Objectives: Inflammatory cytokines are implicated in the pathophysiology of both stroke and depression, and their production is influenced by the transcriptional activity of particular gene polymorphisms. We hypothesised that alleles related to higher pro-inflammatory and/or lower anti-inflammatory cytokine production would be associated with post-stroke depression (PSD).
Methods: In 276 stroke cases, depression was diagnosed using DSM-IV, and classified into major PSD (N = 29), all (major plus minor) PSD (N = 77), and control (N = 199) groups. Genotyping for six pro-inflammatory polymorphisms (TNF-α -850C/T and -308G/A, IL-1β -511C/T and + 3953C/T, IL-6 -174G/C, and IL-8 -251T/A) and two anti-inflammatory polymorphisms (IL-4 + 33T/C and IL-10 -1082G/A) was conducted. Individual associations with PSD were estimated using logistic regression models. Total numbers of potential risk alleles were calculated for pro-inflammatory and anti-inflammatory cytokine genes and analysed against depression using χ(2)-tests.

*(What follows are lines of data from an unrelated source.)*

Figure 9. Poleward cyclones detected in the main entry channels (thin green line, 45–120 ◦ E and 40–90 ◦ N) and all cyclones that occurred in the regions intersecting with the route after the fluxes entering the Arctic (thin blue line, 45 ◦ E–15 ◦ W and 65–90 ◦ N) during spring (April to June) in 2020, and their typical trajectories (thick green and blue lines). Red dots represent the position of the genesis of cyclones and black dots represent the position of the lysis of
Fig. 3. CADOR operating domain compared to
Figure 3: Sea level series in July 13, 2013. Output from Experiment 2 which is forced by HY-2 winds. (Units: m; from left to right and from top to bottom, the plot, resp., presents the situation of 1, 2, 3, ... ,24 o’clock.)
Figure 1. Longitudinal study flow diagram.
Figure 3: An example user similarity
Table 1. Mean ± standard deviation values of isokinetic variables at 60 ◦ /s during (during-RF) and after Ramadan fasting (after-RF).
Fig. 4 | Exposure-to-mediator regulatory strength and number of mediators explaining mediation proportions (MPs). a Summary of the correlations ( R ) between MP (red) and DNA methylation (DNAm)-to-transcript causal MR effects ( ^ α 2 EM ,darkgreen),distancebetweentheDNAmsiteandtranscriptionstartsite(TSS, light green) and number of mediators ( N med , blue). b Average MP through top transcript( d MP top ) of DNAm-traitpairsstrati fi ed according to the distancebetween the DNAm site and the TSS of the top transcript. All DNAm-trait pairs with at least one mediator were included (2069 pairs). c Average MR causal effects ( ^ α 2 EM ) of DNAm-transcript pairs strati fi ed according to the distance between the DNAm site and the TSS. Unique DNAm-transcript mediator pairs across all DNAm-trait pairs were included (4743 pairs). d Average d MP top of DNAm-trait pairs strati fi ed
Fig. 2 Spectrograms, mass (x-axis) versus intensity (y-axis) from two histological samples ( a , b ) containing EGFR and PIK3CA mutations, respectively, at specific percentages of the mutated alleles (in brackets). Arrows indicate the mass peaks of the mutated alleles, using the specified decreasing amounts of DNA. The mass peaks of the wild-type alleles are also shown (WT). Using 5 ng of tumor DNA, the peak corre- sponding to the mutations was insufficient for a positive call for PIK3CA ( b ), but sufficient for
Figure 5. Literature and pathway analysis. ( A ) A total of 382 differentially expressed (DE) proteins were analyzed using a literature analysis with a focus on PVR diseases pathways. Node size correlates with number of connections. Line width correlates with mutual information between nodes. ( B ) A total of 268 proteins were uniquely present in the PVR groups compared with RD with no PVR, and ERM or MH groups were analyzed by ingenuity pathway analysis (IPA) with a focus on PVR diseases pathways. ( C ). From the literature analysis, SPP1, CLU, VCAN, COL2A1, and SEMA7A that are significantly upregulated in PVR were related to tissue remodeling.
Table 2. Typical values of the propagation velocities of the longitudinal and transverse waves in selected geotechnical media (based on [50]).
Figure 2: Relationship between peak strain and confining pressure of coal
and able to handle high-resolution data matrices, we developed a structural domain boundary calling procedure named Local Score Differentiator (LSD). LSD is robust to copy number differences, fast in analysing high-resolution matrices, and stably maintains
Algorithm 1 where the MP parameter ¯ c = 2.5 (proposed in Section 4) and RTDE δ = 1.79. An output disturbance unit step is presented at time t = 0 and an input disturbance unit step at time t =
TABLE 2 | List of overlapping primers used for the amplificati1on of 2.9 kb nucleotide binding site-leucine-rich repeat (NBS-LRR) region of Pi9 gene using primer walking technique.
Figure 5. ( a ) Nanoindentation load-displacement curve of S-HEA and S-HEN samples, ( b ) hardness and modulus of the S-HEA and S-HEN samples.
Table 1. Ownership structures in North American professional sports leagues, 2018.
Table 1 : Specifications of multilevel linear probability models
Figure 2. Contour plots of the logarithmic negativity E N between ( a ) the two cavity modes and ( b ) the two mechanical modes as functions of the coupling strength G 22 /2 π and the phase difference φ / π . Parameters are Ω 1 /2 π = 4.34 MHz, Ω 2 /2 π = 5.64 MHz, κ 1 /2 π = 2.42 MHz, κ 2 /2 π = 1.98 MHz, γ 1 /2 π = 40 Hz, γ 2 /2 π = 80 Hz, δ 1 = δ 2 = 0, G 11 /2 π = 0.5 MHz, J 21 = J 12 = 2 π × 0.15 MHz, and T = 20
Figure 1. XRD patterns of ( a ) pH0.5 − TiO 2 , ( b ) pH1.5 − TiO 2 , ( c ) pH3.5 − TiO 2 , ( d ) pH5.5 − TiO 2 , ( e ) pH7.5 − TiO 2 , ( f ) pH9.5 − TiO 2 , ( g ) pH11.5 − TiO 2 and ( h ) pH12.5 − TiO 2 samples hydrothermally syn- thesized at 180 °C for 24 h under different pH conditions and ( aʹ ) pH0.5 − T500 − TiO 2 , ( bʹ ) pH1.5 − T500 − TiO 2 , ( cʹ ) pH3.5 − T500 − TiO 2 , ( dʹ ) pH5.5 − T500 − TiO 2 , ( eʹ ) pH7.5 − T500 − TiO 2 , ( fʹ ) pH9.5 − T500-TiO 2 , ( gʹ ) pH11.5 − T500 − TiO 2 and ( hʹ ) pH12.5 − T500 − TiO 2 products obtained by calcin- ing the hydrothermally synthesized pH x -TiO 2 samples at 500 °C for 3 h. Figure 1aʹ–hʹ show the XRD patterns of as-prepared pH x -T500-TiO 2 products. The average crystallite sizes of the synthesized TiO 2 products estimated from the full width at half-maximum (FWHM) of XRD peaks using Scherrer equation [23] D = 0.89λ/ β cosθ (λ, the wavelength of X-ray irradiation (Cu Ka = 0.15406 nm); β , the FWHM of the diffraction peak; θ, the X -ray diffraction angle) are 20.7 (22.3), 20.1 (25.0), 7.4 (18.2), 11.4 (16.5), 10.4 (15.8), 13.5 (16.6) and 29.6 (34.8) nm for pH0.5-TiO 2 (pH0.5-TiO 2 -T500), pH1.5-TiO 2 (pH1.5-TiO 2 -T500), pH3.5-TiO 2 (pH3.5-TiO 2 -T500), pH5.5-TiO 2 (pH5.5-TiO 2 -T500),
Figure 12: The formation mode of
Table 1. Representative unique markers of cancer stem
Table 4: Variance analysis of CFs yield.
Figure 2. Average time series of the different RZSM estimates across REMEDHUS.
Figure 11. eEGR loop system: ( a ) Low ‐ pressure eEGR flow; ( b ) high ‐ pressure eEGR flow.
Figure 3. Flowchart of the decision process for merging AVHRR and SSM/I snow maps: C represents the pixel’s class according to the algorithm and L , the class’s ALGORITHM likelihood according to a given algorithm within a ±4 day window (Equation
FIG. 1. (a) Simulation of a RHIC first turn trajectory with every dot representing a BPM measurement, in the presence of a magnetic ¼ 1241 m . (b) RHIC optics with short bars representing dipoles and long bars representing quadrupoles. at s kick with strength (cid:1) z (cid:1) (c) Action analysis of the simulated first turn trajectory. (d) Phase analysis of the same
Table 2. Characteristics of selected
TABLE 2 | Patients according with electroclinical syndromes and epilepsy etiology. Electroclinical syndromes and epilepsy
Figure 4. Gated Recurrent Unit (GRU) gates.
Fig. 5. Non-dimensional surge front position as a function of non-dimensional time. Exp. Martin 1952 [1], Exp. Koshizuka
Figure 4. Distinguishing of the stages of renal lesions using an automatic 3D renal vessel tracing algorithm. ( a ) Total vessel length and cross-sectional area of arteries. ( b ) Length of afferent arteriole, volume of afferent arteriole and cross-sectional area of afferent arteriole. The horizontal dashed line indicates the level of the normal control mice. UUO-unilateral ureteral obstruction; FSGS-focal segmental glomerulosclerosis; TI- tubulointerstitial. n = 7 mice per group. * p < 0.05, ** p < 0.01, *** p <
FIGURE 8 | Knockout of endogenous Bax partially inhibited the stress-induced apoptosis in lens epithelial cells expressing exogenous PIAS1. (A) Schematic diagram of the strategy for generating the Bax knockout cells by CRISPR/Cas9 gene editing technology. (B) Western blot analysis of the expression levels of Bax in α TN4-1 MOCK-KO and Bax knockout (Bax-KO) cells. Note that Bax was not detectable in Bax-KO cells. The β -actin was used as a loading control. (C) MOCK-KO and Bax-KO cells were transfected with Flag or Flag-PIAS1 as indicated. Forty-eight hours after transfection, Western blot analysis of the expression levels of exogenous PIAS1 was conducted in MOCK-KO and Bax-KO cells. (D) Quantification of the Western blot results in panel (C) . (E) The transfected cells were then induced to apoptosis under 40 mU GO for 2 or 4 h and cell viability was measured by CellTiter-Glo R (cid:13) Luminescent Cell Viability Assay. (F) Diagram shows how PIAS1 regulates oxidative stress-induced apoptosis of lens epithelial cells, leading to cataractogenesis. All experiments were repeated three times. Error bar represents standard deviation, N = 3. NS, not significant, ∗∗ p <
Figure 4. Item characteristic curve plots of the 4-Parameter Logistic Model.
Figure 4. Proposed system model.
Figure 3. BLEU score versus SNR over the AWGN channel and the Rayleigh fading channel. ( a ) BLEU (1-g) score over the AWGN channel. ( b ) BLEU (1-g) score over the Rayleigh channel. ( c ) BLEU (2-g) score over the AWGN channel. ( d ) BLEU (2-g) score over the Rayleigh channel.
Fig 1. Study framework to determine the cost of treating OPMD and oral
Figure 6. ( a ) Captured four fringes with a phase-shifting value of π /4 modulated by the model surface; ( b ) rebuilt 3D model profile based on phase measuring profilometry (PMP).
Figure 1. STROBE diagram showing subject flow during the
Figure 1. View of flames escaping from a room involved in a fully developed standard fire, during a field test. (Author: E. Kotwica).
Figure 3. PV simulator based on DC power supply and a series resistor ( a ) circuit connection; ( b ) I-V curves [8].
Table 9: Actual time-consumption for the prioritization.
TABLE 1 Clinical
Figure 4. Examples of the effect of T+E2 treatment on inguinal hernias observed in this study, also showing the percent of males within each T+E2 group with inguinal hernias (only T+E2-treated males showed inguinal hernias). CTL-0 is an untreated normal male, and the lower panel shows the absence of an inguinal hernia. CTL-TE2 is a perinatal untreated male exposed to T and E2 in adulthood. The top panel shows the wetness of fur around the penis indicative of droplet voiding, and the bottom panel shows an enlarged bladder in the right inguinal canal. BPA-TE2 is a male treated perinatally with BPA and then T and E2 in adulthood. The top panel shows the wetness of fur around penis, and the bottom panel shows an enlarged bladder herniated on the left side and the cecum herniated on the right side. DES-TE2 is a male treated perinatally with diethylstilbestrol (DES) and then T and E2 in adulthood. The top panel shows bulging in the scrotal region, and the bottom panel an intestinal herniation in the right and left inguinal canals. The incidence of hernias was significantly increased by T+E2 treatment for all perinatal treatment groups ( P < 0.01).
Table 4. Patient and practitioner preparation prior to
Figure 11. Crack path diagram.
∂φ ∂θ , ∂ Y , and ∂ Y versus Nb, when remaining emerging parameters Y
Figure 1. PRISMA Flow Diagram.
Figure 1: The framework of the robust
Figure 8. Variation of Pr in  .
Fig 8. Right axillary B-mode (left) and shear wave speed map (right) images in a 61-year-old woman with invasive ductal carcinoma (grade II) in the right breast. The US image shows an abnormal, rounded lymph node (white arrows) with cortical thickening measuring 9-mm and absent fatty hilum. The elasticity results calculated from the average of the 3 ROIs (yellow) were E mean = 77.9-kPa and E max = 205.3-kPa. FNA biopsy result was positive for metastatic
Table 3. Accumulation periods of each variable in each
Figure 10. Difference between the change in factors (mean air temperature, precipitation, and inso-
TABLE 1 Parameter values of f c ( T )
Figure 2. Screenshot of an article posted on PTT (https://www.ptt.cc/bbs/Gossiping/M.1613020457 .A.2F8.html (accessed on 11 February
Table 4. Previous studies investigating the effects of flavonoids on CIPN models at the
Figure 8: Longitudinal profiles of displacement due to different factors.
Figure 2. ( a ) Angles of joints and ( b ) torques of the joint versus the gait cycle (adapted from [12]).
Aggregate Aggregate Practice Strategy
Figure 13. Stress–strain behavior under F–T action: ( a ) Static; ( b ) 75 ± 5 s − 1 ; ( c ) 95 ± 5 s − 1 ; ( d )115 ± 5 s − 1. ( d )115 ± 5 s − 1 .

Results: The IL-4 + 33C/C genotype was associated with major PSD, and the IL-10 -1082A/A genotype was associated with all PSD. Increasing numbers of risk alleles for these two anti-inflammatory cytokine genotypes were significantly associated with both PSD categories. No significant associations were found with any pro-inflammatory cytokine allele.
Conclusions: Alleles associated with reduced anti-inflammatory cytokine function were associated with PSD, supporting the cytokine hypothesis in its etiology.